▸ Work instruction
The entries below contain a stretch that opens with the line containing "Fig. 15 The" and closes with the line containing "Figure 1. Term"; set down that stretch exactly, both ends included, and nothing else.

▸ Records supplied

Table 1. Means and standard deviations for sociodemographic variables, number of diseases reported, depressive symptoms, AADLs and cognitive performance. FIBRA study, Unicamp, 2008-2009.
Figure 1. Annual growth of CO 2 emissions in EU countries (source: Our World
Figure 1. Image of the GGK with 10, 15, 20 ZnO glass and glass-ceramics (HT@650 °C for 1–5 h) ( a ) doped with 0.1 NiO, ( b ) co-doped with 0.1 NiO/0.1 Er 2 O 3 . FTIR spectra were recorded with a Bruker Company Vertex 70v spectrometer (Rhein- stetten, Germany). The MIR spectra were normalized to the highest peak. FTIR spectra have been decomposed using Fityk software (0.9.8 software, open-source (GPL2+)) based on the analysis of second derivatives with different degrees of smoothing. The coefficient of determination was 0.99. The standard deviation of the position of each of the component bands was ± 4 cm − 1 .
==
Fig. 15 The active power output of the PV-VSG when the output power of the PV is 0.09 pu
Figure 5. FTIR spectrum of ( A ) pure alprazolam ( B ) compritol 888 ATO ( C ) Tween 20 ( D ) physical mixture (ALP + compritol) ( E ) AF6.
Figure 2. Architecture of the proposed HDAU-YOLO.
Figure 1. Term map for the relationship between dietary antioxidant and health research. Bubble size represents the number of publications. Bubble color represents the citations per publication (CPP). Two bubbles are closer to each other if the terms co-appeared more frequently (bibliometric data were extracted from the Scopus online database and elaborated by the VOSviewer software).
==
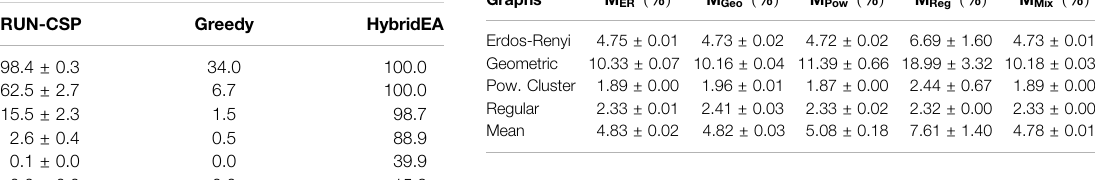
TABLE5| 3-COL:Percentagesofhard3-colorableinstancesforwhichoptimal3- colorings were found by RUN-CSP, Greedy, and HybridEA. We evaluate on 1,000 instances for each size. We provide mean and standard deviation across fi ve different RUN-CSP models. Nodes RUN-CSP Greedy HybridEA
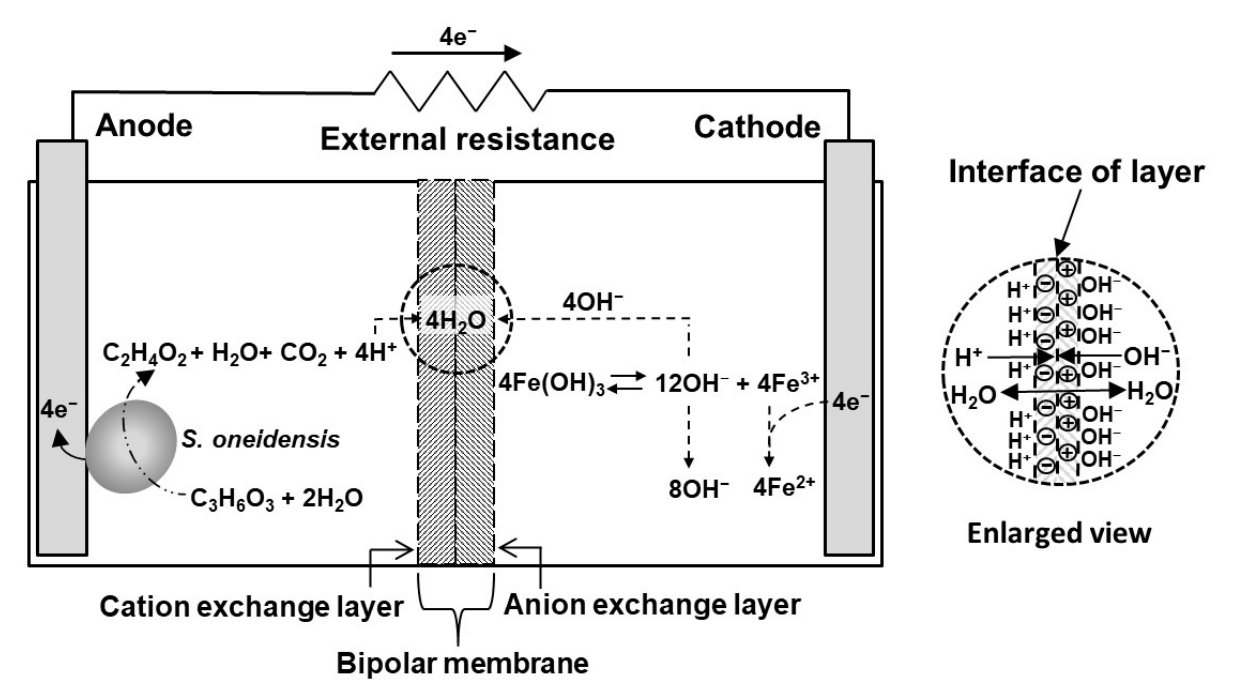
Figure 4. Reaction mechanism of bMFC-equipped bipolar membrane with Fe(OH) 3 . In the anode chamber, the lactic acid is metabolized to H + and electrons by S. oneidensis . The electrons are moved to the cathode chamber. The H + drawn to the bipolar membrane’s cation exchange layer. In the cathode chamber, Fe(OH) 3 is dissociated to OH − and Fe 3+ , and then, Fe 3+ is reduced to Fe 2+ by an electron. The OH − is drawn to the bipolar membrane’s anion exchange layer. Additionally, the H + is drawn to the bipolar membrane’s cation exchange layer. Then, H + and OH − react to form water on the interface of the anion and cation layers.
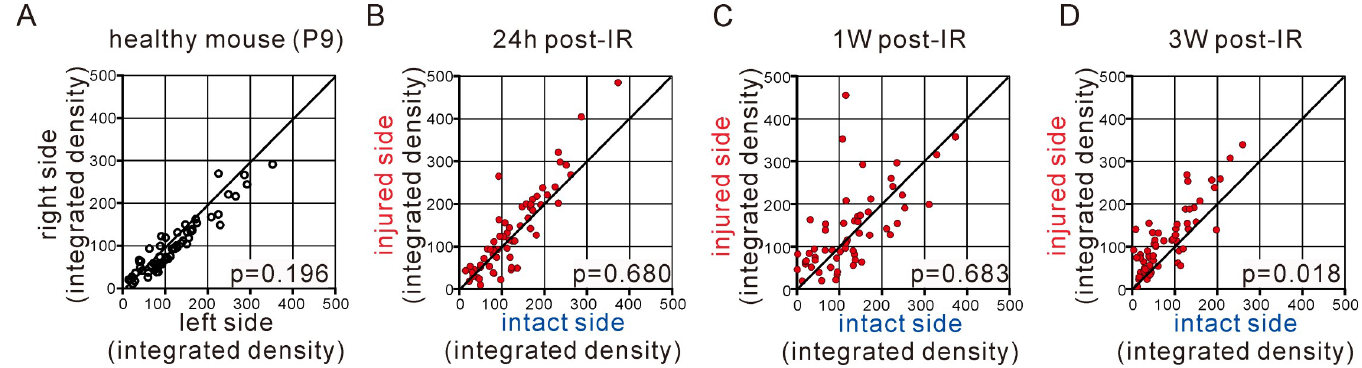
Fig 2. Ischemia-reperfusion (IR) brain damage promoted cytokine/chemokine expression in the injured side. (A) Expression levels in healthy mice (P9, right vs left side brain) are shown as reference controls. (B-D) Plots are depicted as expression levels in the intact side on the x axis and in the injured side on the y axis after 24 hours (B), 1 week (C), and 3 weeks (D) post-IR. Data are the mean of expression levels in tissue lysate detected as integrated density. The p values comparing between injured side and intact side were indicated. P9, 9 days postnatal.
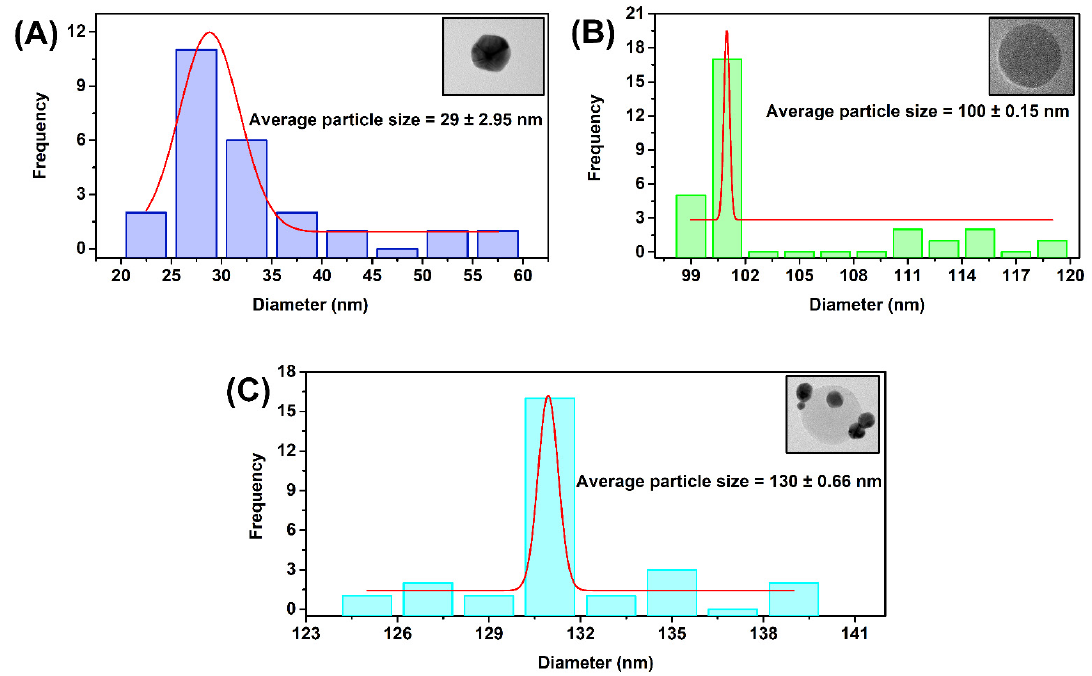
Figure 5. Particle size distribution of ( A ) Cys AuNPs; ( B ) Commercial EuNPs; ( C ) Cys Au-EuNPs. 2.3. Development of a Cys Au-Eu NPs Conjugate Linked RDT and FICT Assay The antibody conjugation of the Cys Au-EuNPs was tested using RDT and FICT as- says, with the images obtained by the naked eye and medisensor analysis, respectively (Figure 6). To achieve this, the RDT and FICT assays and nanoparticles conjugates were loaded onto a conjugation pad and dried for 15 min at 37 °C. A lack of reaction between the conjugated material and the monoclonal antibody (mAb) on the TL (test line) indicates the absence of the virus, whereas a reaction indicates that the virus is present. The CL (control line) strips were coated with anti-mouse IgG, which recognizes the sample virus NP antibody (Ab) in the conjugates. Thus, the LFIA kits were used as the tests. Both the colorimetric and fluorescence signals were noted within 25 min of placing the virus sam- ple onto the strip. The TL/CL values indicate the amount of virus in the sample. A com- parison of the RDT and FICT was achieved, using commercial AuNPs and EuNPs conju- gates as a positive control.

▸ Finished task
Fig. 15 The active power output of the PV-VSG when the output power of the PV is 0.09 pu
Figure 5. FTIR spectrum of ( A ) pure alprazolam ( B ) compritol 888 ATO ( C ) Tween 20 ( D ) physical mixture (ALP + compritol) ( E ) AF6.
Figure 2. Architecture of the proposed HDAU-YOLO.
Figure 1. Term map for the relationship between dietary antioxidant and health research. Bubble size represents the number of publications. Bubble color represents the citations per publication (CPP). Two bubbles are closer to each other if the terms co-appeared more frequently (bibliometric data were extracted from the Scopus online database and elaborated by the VOSviewer software).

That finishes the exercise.